- **EXTRACTED INFORMATION**
# # # # #
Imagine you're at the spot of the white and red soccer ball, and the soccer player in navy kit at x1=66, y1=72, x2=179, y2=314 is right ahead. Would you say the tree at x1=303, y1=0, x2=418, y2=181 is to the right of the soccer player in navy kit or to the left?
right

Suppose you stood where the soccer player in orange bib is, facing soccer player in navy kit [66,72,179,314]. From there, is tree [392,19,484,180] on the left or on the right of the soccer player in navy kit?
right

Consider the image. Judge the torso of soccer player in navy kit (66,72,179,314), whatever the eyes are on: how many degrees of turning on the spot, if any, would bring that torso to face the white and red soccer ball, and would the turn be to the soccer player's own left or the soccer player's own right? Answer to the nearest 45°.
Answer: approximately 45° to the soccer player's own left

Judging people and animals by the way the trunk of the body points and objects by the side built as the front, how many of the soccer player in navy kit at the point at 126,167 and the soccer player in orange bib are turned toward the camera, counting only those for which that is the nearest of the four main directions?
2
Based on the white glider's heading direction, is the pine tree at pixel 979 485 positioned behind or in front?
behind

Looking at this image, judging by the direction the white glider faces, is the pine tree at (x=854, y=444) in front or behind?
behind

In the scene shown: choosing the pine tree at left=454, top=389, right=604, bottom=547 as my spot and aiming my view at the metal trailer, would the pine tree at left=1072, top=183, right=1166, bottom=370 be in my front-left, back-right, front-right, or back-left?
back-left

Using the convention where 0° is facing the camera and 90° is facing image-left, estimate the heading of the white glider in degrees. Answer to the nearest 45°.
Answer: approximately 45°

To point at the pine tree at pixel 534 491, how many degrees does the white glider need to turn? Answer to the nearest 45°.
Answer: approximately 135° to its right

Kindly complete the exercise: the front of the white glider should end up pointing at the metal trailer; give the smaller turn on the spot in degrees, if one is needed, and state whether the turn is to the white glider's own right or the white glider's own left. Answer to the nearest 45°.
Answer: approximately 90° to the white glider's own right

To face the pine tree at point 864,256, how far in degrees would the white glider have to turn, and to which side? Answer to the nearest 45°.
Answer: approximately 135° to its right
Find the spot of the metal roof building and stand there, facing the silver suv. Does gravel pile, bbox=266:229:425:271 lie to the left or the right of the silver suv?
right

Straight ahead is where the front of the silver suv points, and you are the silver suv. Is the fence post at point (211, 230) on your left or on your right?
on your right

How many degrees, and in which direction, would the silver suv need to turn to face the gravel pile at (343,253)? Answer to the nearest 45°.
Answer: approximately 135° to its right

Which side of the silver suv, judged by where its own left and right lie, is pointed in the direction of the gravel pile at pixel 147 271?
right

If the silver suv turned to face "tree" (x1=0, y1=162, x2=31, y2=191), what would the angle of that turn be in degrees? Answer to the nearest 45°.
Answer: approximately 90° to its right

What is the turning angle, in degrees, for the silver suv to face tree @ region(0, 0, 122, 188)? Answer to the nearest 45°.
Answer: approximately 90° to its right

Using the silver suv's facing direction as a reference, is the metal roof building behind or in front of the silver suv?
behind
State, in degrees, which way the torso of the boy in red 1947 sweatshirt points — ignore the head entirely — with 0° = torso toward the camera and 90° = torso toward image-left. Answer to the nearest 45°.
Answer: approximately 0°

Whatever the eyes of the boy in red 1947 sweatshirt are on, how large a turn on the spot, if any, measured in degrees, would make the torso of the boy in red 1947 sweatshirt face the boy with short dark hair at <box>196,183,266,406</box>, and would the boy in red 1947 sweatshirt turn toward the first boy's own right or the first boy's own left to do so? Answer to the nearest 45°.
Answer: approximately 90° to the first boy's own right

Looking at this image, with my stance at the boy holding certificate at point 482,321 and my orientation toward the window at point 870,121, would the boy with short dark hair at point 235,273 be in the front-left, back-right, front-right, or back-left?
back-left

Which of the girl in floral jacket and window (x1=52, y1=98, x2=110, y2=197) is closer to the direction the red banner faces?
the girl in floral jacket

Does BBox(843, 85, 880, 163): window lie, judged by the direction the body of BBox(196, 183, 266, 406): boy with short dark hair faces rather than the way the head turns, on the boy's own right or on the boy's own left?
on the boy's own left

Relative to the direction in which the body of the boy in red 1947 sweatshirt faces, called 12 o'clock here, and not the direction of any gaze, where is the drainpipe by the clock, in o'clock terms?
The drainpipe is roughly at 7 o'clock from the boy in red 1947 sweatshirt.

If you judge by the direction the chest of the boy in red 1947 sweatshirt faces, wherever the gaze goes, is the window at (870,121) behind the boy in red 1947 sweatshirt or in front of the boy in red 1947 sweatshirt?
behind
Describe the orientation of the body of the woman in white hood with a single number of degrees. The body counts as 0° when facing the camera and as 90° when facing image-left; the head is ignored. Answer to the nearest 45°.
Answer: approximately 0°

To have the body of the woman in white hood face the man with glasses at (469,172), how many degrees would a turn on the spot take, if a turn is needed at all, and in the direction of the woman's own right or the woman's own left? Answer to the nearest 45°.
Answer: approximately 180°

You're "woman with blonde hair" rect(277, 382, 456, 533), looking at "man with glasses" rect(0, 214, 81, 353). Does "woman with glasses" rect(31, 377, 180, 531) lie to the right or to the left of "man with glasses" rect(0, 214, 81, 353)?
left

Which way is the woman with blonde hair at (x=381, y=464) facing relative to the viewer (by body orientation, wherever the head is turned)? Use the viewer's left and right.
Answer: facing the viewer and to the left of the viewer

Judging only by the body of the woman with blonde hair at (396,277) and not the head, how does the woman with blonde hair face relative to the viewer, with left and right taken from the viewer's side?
# # # # #
- **WORK ITEM**
Copy out every line of the data above verbatim, without changing or leaving out anything.

- **RESPONSE**
Imagine you're at the spot of the white and red soccer ball, and the soccer player in navy kit at x1=66, y1=72, x2=179, y2=314 is right ahead. Would you say the tree at x1=303, y1=0, x2=418, y2=181 is to the right of the soccer player in navy kit or to the left?
right

Suppose you stood where the soccer player in orange bib is, facing soccer player in navy kit [66,72,179,314]. From there, is tree [392,19,484,180] on the left or on the right of the soccer player in navy kit?
right

Consider the image. Judge the torso of soccer player in navy kit (66,72,179,314), whatever the eyes are on: how many degrees of turning on the spot, if any, would bring that torso to face the white and red soccer ball, and would the turn be to the soccer player's own left or the soccer player's own right? Answer to the nearest 45°.
Answer: approximately 45° to the soccer player's own left

Judging people and animals by the way the trunk of the body points and objects by the side built as the front, how many of the soccer player in navy kit at the point at 126,167 and the soccer player in orange bib are turned toward the camera, counting only those for which that is the nearest of the four main directions?
2
Based on the white glider's heading direction, is the pine tree at pixel 979 485 positioned behind or in front?
behind

Looking at this image, judging by the direction the white glider faces, is the pine tree at (x=854, y=444) in front or behind?
behind

In the scene shown: choosing the pine tree at left=454, top=389, right=604, bottom=547 as my spot and aiming my view at the metal trailer, would the pine tree at left=1072, top=183, right=1166, bottom=370 be in my front-left, back-right, front-right, or back-left?
back-left

Using the convention where 0° is facing the camera and 90° is facing image-left, estimate the heading of the white glider in degrees. Answer to the nearest 45°.
Answer: approximately 45°

To point at the pine tree at pixel 534 491, how many degrees does the white glider need to turn? Answer to the nearest 45°.
Answer: approximately 135° to its right

Kindly complete the exercise: the front of the white glider should end up pointing at the metal trailer; give the smaller turn on the spot in degrees, if one is needed, and state whether the turn is to the white glider's own right or the white glider's own left. Answer to the nearest 45°.
Answer: approximately 90° to the white glider's own right

To face the pine tree at point 864,256, how far in degrees would the white glider have to turn, and to which side? Answer to the nearest 45°.
Answer: approximately 135° to its right
Find the spot of the metal roof building and stand there, facing the silver suv. Does gravel pile, bbox=266:229:425:271 lie to the left or the right of the silver suv?
right

Straight ahead is where the front of the silver suv points, and you are the silver suv. Is the fence post at point (211, 230) on your left or on your right?
on your right

How many degrees, and in which direction, would the silver suv need to turn to face the gravel pile at (343,253)? Answer to the nearest 45°.
Answer: approximately 135° to its right

Which side of the silver suv, judged by where its own left and right lie, is pointed in the direction of the gravel pile at pixel 147 271?
right

If the silver suv turned to face "tree" (x1=0, y1=162, x2=31, y2=191), what would the angle of that turn be in degrees? Answer to the nearest 45°.
Answer: approximately 90° to its right

What is the turning angle, in degrees, for the silver suv to face tree @ region(0, 0, 122, 188)? Answer to the nearest 45°.
Answer: approximately 90° to its right

Using the silver suv's facing direction as a reference, is the metal roof building behind or in front of the silver suv?
behind
State, in degrees, which way the torso of the boy in red 1947 sweatshirt points — ignore the head entirely — with 0° = torso toward the camera and 90° = torso toward image-left. Answer to the nearest 45°.
Answer: approximately 0°

Whatever the eyes of the boy in red 1947 sweatshirt are on, how large a turn on the spot, if any, measured in degrees, would make the torso of the boy in red 1947 sweatshirt face the boy with short dark hair at <box>196,183,266,406</box>, and would the boy in red 1947 sweatshirt turn toward the first boy's own right or the first boy's own left to do so? Answer to the nearest 45°.
Answer: approximately 90° to the first boy's own right

Looking at this image, with my stance at the boy holding certificate at point 482,321 and my orientation toward the window at point 870,121, would the boy with short dark hair at point 235,273 be in the front-left, back-right, front-right, or back-left?
back-left

Which of the girl in floral jacket and window (x1=52, y1=98, x2=110, y2=197) is closer to the direction the red banner faces?
the girl in floral jacket

Does BBox(843, 85, 880, 163): window lie, judged by the direction the body of BBox(196, 183, 266, 406): boy with short dark hair faces rather than the way the head turns, on the boy's own right or on the boy's own left?
on the boy's own left

Relative to the direction in which the body of the boy in red 1947 sweatshirt faces, called 12 o'clock here, and not the direction of any gaze, where is the drainpipe by the clock, in o'clock terms?
The drainpipe is roughly at 7 o'clock from the boy in red 1947 sweatshirt.

If you judge by the direction the chest of the boy in red 1947 sweatshirt faces, wherever the gaze goes, is the window at (870,121) behind the boy in red 1947 sweatshirt or in front of the boy in red 1947 sweatshirt?
behind
Describe the orientation of the body of the woman in white hood with a single number of degrees. The body counts as 0° when facing the camera and as 90° when facing image-left; the head is ignored. Answer to the nearest 45°.
Answer: approximately 0°

To have the body of the woman in white hood face the man with glasses at (469,172), how many degrees would a turn on the spot take, if a turn is needed at all, and in the direction of the woman's own right or the woman's own left? Answer to the nearest 45°.
Answer: approximately 180°

You're "woman with blonde hair" rect(277, 382, 456, 533), looking at "man with glasses" rect(0, 214, 81, 353). Does "woman with glasses" rect(31, 377, 180, 531) lie to the right or to the left of "man with glasses" rect(0, 214, 81, 353)?
left

Which way is the woman with blonde hair at (x=381, y=464) facing relative to the viewer (by body orientation, wherever the head is turned)? Use the viewer's left and right.
Answer: facing the viewer and to the left of the viewer

Judging only by the body of the woman with blonde hair at (396,277) and not the head, how does the woman with blonde hair face relative to the viewer, with left and right taken from the viewer's side?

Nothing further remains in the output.